Ungefähr 500 Unfallverletzungen, schätzt Stoessel, behandle er pro Wintersaison. Nicht alle geschehen auf der Piste. Heute ist ein Bauer in der Praxis, der nach dem Füttern seiner Eringer-Rinder auf die Schulter gefallen ist.
Jetzt bekommt er eine Armschlinge und die Ermahnung, sich ein paar Tage zu schonen. Gleich zwei Spaziergängerinnen haben sich bei einem Sturz das Handgelenk gebrochen. Bei beiden lautet die Diagnose: Bruch der Speiche vom Typ «loco classico».
Das sei die häufigste Fraktur des menschlichen Körpers, sagt der Arzt. «Sie passiert typischerweise, wenn jemand hinfällt und sich mit der Hand abzustützen versucht.»
Hilfe verzweifelt gesucht
Die eine Frau, eine Britin, hat Pech: An der Bruchstelle haben sich Knochenfragmente verschoben. Stoessel schickt sie nach Visp ins Spital. Bei der zweiten Patientin, einer Touristin aus Griechenland, zeigt das Röntgenbild, dass der obere Teil des Knochens abgeknickt ist.
Stoessel schaut die Bilder genau an. «Hier gibt es zwei Möglichkeiten», sagt er. «Entweder wird die Frau operiert – oder ich versuche, den Knochen in die richtige Position zurückzudrücken.» Eine solche Reposition, erklärt er, wäre die elegantere Lösung, weil sie einen Eingriff vermeidet.
Die Frau entscheidet sich für die Behandlung vor Ort. Dieter Stoessel verabreicht ihr eine schmerzstillende Spritze ins Gelenk. Er hängt die Hand an drei Fingern auf und befestigt gleichzeitig ein Gewicht am Oberarm.
In dieser Streckvorrichtung wird der Unterarm eine Viertelstunde lang auseinandergezogen. «Ganz entspannt bleiben», sagt Stoessel danach. Mit beiden Daumen drückt er mehrmals kräftig auf das abgekippte Knochenfragment und legt dann rasch einen Gipsverband um den Unterarm.
Als er ein paar Minuten später die neuen Röntgenbilder anschaut, lächelt er zufrieden: «Das sieht gut aus.»
Solche Fälle machten seine Arbeit besonders schön, sagt Stoessel. «Dieser Frau habe ich wirklich Gutes tun können.» Trotzdem: Selbst Zermatt mit seinem klingenden Namen scheint für Schweizer Ärzte kein attraktives Pflaster zu sein.
Er sei bei der Suche nach Unterstützung für seine Praxis schier verzweifelt. Schliesslich habe er eine Ärztin aus Rumänien gefunden. «Sie macht es gut – aber sie hat noch nicht viele Kreuzbandrisse oder Handgelenkbrüche gesehen. Und vieles wäre einfacher mit jemandem, der sich im Schweizer Gesundheitswesen auskennt.»

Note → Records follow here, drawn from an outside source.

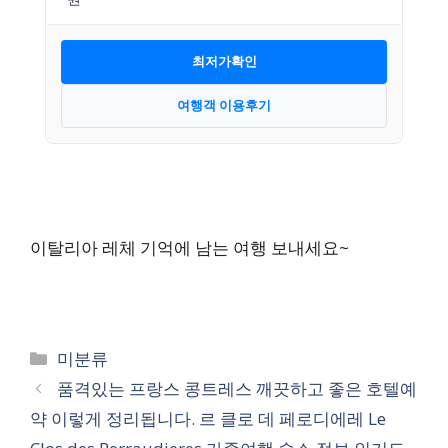
최저가확인
여행객 이용후기
이탈리아 레체 기억에 남는 여행 보내세요~
카
미분류
테
품격있는 프랑스 콩트레스 깨끗하고 좋은 호텔예
고
약 이렇게 정리됩니다. 르 클로 데 페로디에레 Le
리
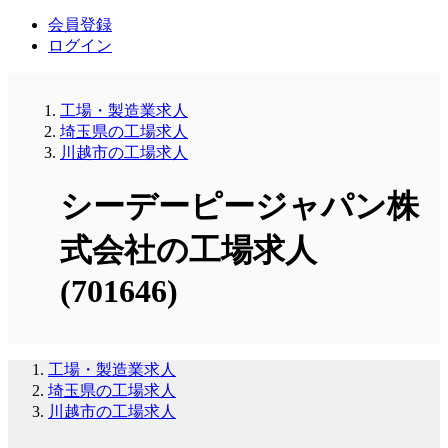
会員登録
ログイン
工場・製造業求人
埼玉県の工場求人
川越市の工場求人
シーデーピージャパン株
式会社の工場求人
(701646)
工場・製造業求人
埼玉県の工場求人
川越市の工場求人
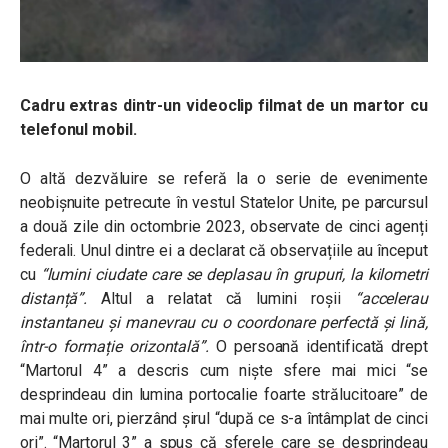
Cadru extras dintr-un videoclip filmat de un martor cu
telefonul mobil.
O altă dezvăluire se referă la o serie de evenimente
neobișnuite petrecute în vestul Statelor Unite, pe parcursul
a două zile din octombrie 2023, observate de cinci agenți
federali. Unul dintre ei a declarat că observațiile au început
cu
“lumini ciudate care se deplasau în grupuri, la kilometri
distanță”.
Altul a relatat că lumini roșii
“accelerau
instantaneu și manevrau cu o coordonare perfectă și lină,
într-o formație orizontală”.
O persoană identificată drept
“Martorul 4” a descris cum niște sfere mai mici “se
desprindeau din lumina portocalie foarte strălucitoare” de
mai multe ori, pierzând șirul “după ce s-a întâmplat de cinci
ori”. “Martorul 3” a spus că sferele care se desprindeau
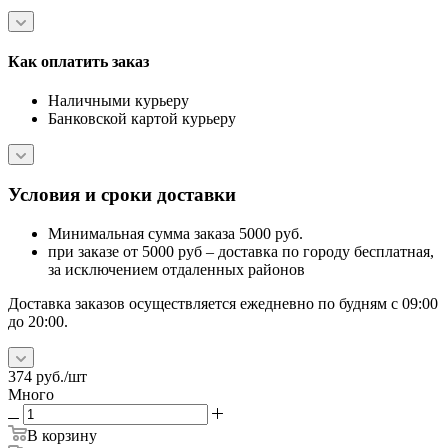
Как оплатить заказ
Наличными курьеру
Банковской картой курьеру
Условия и сроки доставки
Минимальная сумма заказа 5000 руб.
при заказе от 5000 руб – доставка по городу бесплатная,
за исключением отдаленных районов
Доставка заказов осуществляется ежедневно по будням с 09:00
до 20:00.
374
руб.
/шт
Много
В корзину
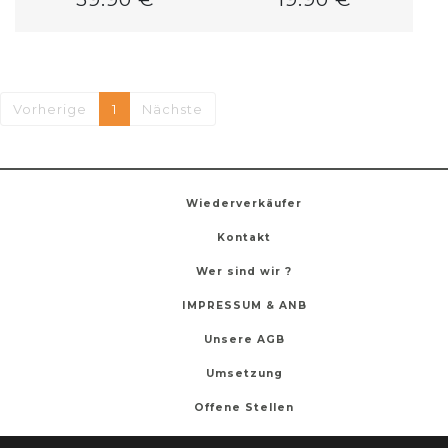
Vorherige
1
Nächste
Wiederverkäufer
Kontakt
Wer sind wir ?
IMPRESSUM & ANB
Unsere AGB
Umsetzung
Offene Stellen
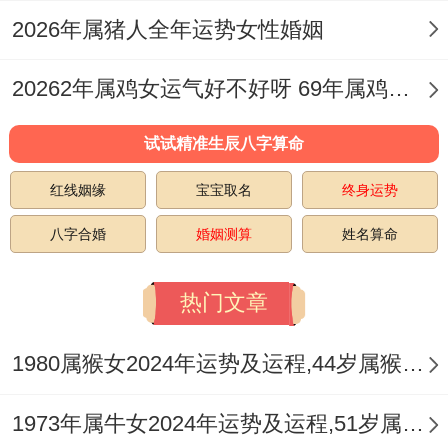
原本官杀混杂或身弱不胜财官者，此年更需
2026年属猪人全年运势女性婚姻
注意职场是非与健康透支，不妨将年度目标
分解，借助团队力量，同时注重效率提升与
20262年属鸡女运气好不好呀 69年属鸡女2026年好不好
方法创新，以智慧化解压力。
试试精准生辰八字算命
财富运势脉络：正财星明透。昭示正途收
红线姻缘
宝宝取名
终身运势
入，如薪资、佣金、经营性利润等来源较为
八字合婚
婚姻测算
姓名算命
稳定且有增长空间，午火为财之旺地，暗示
通过职位提升或业绩达标带来的增收机遇显
热门文章
著，但流年不见明显偏财星，且亥水劫财暗
藏，故在投机性投资、高风险合伙等领域需
1980属猴女2024年运势及运程,44岁属猴人2024全年每月运势女性如何
格外谨慎，容易有财来财去或为人作嫁之
1973年属牛女2024年运势及运程,51岁属牛人2024全年每月运势女性如何
虞。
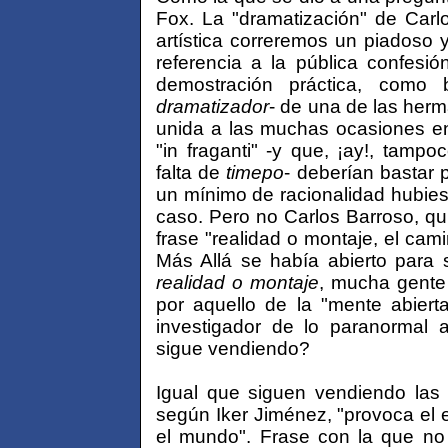
Fox. La "dramatización" de Carl
artística correremos un piadoso y
referencia a la pública confesió
demostración práctica, como 
dramatizador
- de una de las her
unida a las muchas ocasiones e
"in fraganti" -y que, ¡ay!, tampo
falta de
timepo
- deberían bastar 
un mínimo de racionalidad hubies
caso. Pero no Carlos Barroso, qui
frase "realidad o montaje, el cam
Más Allá se había abierto para 
realidad o montaje
, mucha gente
por aquello de la "mente abiert
investigador de lo paranormal
sigue vendiendo?
Igual que siguen vendiendo las "
según Iker Jiménez, "provoca el 
el mundo". Frase con la que no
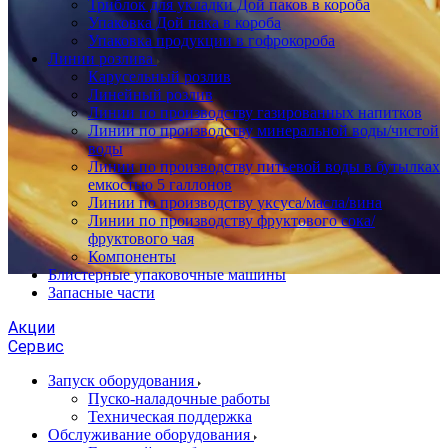
Триблок для укладки Дой паков в короба
Упаковка Дой пака в короба
Упаковка продукции в гофрокороба
Линии розлива
Карусельный розлив
Линейный розлив
Линии по производству газированных напитков
Линии по производству минеральной воды/чистой
воды
Линии по производству питьевой воды в бутылках
емкостью 5 галлонов
Линии по производству уксуса/масла/вина
Линии по производству фруктового сока/
фруктового чая
Компоненты
Блистерные упаковочные машины
Запасные части
Акции
Сервис
Запуск оборудования
Пуско-наладочные работы
Техническая поддержка
Обслуживание оборудования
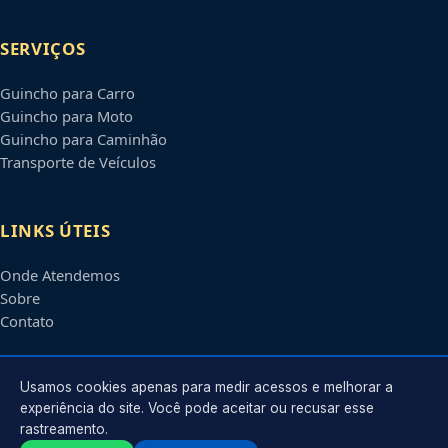
SERVIÇOS
Guincho para Carro
Guincho para Moto
Guincho para Caminhão
Transporte de Veículos
LINKS ÚTEIS
Onde Atendemos
Sobre
Contato
CONTATO
Usamos cookies apenas para medir acessos e melhorar a
experiência do site. Você pode aceitar ou recusar esse
rastreamento.
Atendimento em
Brasília
-
DF
e regiões parceiras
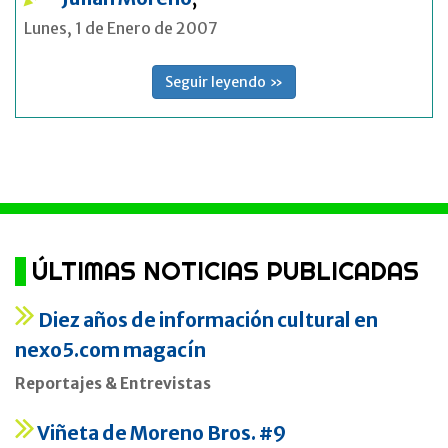
Lunes, 1 de Enero de 2007
Seguir leyendo »
ÚLTIMAS NOTICIAS PUBLICADAS
Diez años de información cultural en
nexo5.com magacín
Reportajes & Entrevistas
Viñeta de Moreno Bros. #9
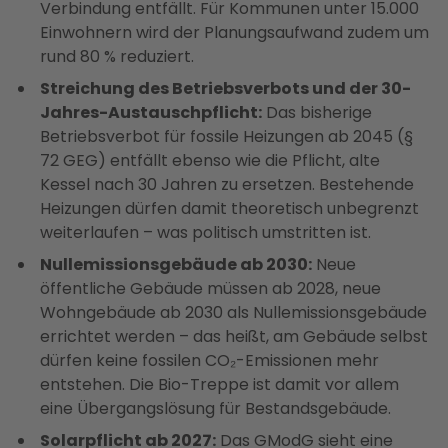
Verbindung entfällt. Für Kommunen unter 15.000
Einwohnern wird der Planungsaufwand zudem um
rund 80 % reduziert.
Streichung des Betriebsverbots und der 30-
Jahres-Austauschpflicht:
Das bisherige
Betriebsverbot für fossile Heizungen ab 2045 (§
72 GEG) entfällt ebenso wie die Pflicht, alte
Kessel nach 30 Jahren zu ersetzen. Bestehende
Heizungen dürfen damit theoretisch unbegrenzt
weiterlaufen – was politisch umstritten ist.
Nullemissionsgebäude ab 2030:
Neue
öffentliche Gebäude müssen ab 2028, neue
Wohngebäude ab 2030 als Nullemissionsgebäude
errichtet werden – das heißt, am Gebäude selbst
dürfen keine fossilen CO₂-Emissionen mehr
entstehen. Die Bio-Treppe ist damit vor allem
eine Übergangslösung für Bestandsgebäude.
Solarpflicht ab 2027:
Das GModG sieht eine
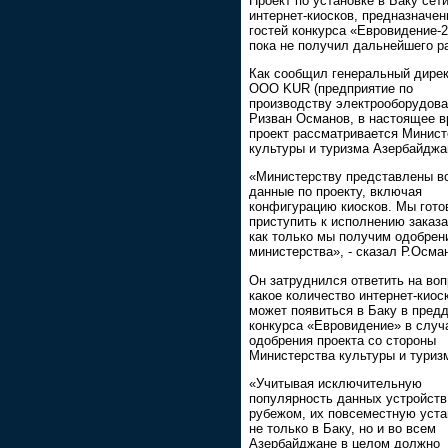
Проект по установке в Баку сет
интернет-киосков, предназначе
гостей конкурса «Евровидение-2
пока не получил дальнейшего р
Как сообщил генеральный дире
ООО KUR (предприятие по
производству электрооборудова
Ризван Османов, в настоящее 
проект рассматривается Минис
культуры и туризма Азербайджа
«Министерству представлены в
данные по проекту, включая
конфигурацию киосков. Мы гото
приступить к исполнению заказа
как только мы получим одобрен
министерства», - сказал Р.Осма
Он затруднился ответить на воп
какое количество интернет-киос
может появиться в Баку в пред
конкурса «Евровидение» в случ
одобрения проекта со стороны
Министерства культуры и туриз
«Учитывая исключительную
популярность данных устройств
рубежом, их повсеместную уста
не только в Баку, но и во всем
Азербайджане в целом должно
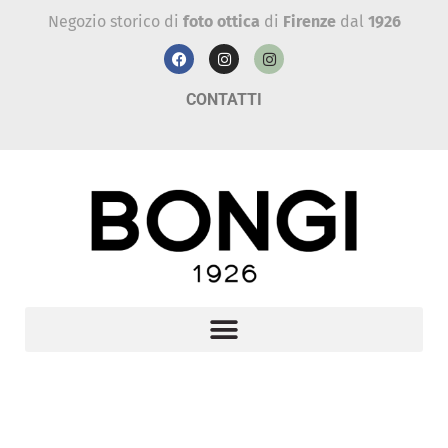
Negozio storico di
foto ottica
di
Firenze
dal
1926
CONTATTI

Schon ist er auf dem Weg zur nächsten Patientin. Die Ambulanz hat wieder eine Frau gebracht. Sie ist beim Snowboarden aufs Gesäss gefallen und hat Schmerzen in der Lendenwirbelsäule.
Das Röntgenbild ergibt einen Verdacht auf einen gebrochenen Rückenwirbel. Wieder ein Fall für das Spital in Visp. Und so geht es weiter, bis die Praxis um 20 Uhr schliesst: 18 Unfälle wird Stoessel insgesamt behandeln an diesem Hochsaisontag in einem der grössten Skigebiete der Schweiz.
Unfallrisiko beim Wintersport reduzieren
- Kopfverletzungen können schwerwiegend sein, sie machen ungefähr 15 Prozent der Skiunfälle aus. Skihelme verhindern jede dritte Verletzung.
- Nicht umsonst heisst es «Skisport». Wer trainiert ist, hat ein kleineres Unfallrisiko. Bevor es morgens auf die Piste geht, sollte man sich aufwärmen. Und wer müde ist, sollte eine Pause einlegen – viele Unfälle passieren vor dem Mittag und nachmittags.
- Neun von zehn Skiunfällen sind Selbstunfälle. Wer die Geschwindigkeit seinem Können anpasst, senkt sein Unfallrisiko. In einem von zehn Fällen ist eine Kollision die Ursache. Viele Unfälle können verhindert werden, wenn man auf Sicht fährt – und nicht an unübersichtlichen Stellen anhält.
- Alkohol benebelt die Sinne. Auf Bier, Wein und Schümli-Pflümli verzichten, bis man wieder im Tal ist.
- Vorsicht beim Gang in den Skiraum: Nur allzu schnell rutscht man in den Skischuhen aus.